About this exercise: Identify each line below that contains the word "Profile", and copy it out.

• • • • • • •

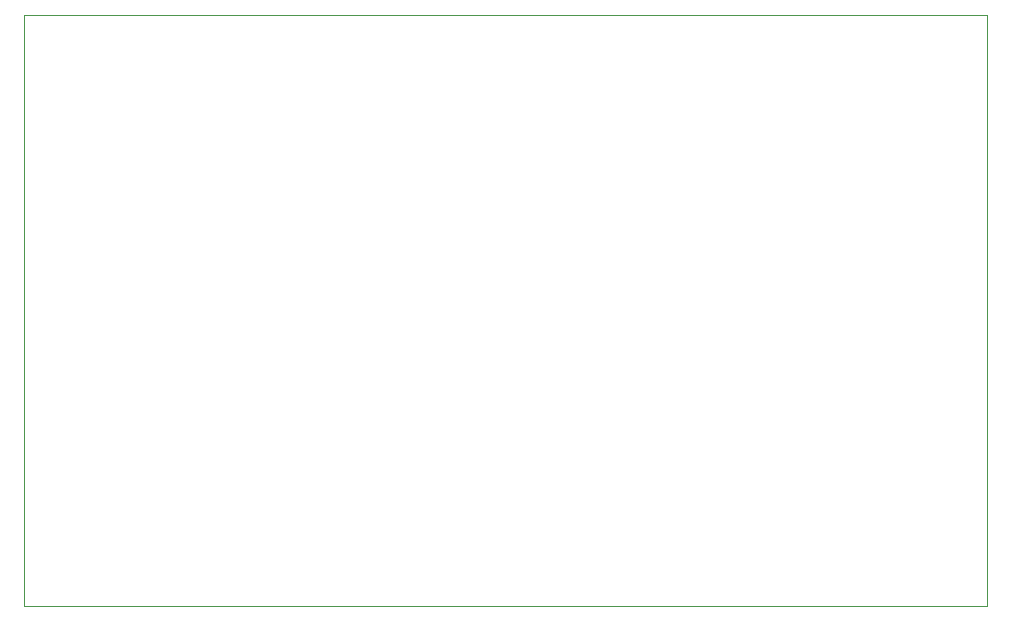
<source format=gbr>
%TF.GenerationSoftware,KiCad,Pcbnew,8.0.8*%
%TF.CreationDate,2025-02-19T23:23:06+00:00*%
%TF.ProjectId,ESP32-Project,45535033-322d-4507-926f-6a6563742e6b,rev?*%
%TF.SameCoordinates,Original*%
%TF.FileFunction,Profile,NP*%
%FSLAX46Y46*%
G04 Gerber Fmt 4.6, Leading zero omitted, Abs format (unit mm)*
G04 Created by KiCad (PCBNEW 8.0.8) date 2025-02-19 23:23:06*
%MOMM*%
%LPD*%
G01*
G04 APERTURE LIST*
%TA.AperFunction,Profile*%
%ADD10C,0.050000*%
%TD*%
G04 APERTURE END LIST*
D10*
X33000000Y-34500000D02*
X114500000Y-34500000D01*
X114500000Y-84500000D01*
X33000000Y-84500000D01*
X33000000Y-34500000D01*
M02*

</source>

• • • • • • •

Written solution:
%TF.FileFunction,Profile,NP*%
%TA.AperFunction,Profile*%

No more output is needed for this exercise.